Records for this exercise
- - - -

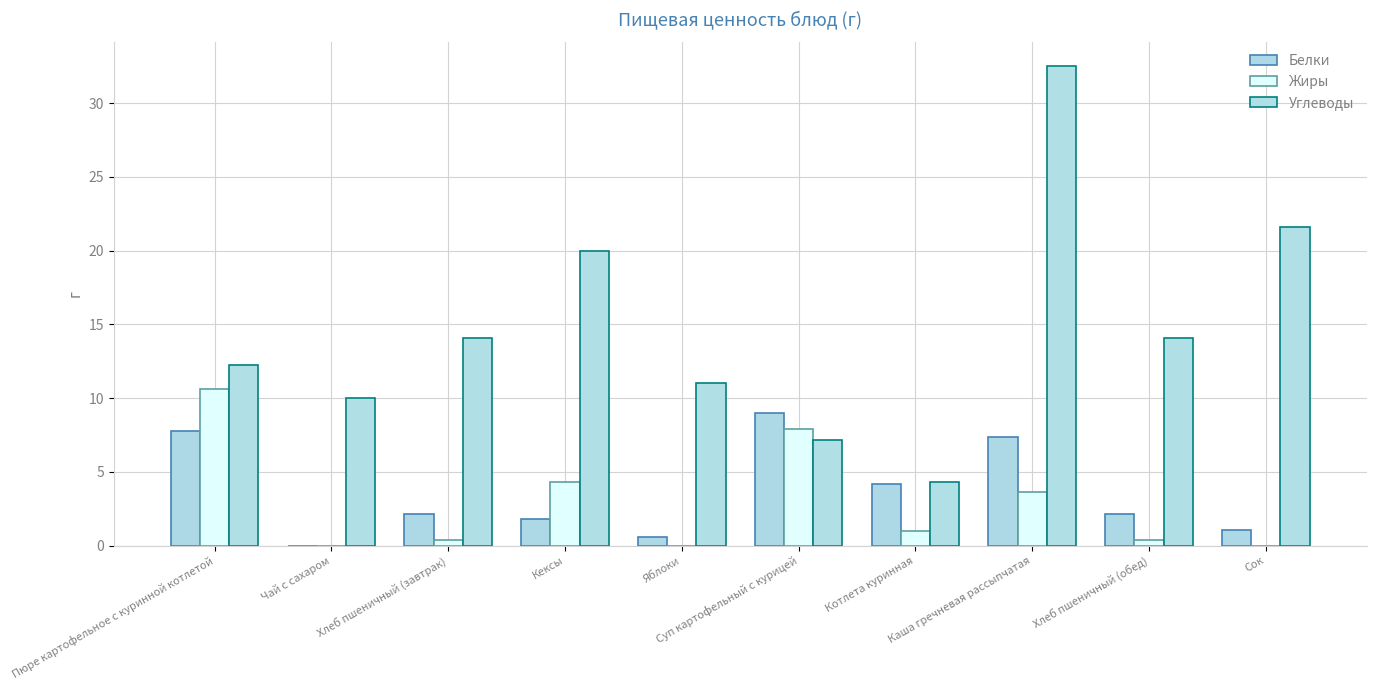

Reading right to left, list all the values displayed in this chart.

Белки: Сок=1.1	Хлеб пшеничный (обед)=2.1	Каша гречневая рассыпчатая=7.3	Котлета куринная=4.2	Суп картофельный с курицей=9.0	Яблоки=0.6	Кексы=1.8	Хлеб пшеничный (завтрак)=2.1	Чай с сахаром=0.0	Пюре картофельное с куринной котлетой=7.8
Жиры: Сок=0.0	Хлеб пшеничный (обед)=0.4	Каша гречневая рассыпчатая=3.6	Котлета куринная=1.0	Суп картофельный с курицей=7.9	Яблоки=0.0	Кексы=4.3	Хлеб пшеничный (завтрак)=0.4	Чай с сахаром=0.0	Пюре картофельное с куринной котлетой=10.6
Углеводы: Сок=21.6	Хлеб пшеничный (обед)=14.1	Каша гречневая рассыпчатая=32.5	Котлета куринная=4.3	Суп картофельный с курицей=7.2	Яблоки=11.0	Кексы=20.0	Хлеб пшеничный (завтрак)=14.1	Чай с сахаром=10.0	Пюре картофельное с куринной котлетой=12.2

- - - -

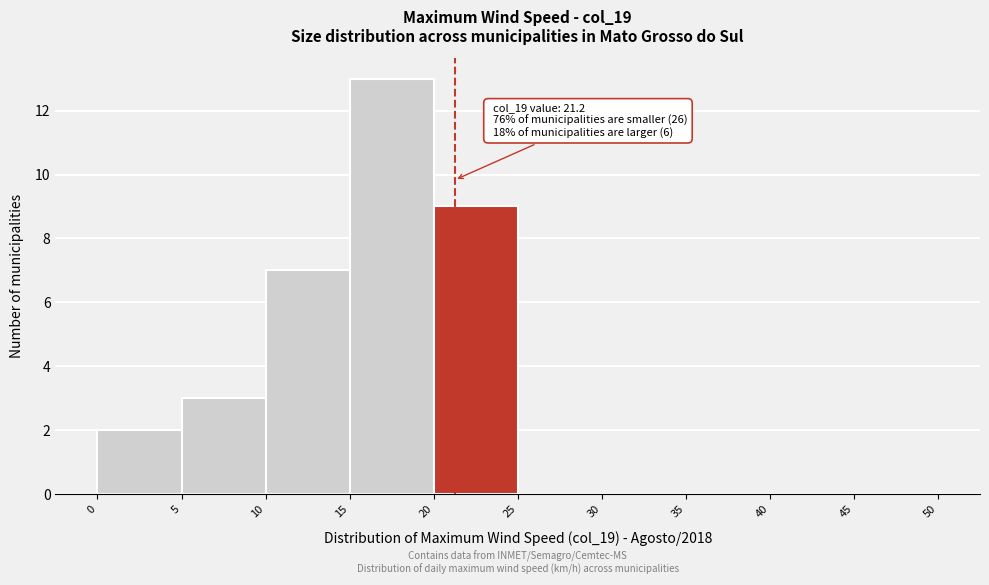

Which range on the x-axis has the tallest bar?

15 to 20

- - - -

Reproduce the data verbatim, from the line with "с куринной котлетой=7.8" up to and including the line with "с куринной котлетой=12.2".

Белки: Сок=1.1	Хлеб пшеничный (обед)=2.1	Каша гречневая рассыпчатая=7.3	Котлета куринная=4.2	Суп картофельный с курицей=9.0	Яблоки=0.6	Кексы=1.8	Хлеб пшеничный (завтрак)=2.1	Чай с сахаром=0.0	Пюре картофельное с куринной котлетой=7.8
Жиры: Сок=0.0	Хлеб пшеничный (обед)=0.4	Каша гречневая рассыпчатая=3.6	Котлета куринная=1.0	Суп картофельный с курицей=7.9	Яблоки=0.0	Кексы=4.3	Хлеб пшеничный (завтрак)=0.4	Чай с сахаром=0.0	Пюре картофельное с куринной котлетой=10.6
Углеводы: Сок=21.6	Хлеб пшеничный (обед)=14.1	Каша гречневая рассыпчатая=32.5	Котлета куринная=4.3	Суп картофельный с курицей=7.2	Яблоки=11.0	Кексы=20.0	Хлеб пшеничный (завтрак)=14.1	Чай с сахаром=10.0	Пюре картофельное с куринной котлетой=12.2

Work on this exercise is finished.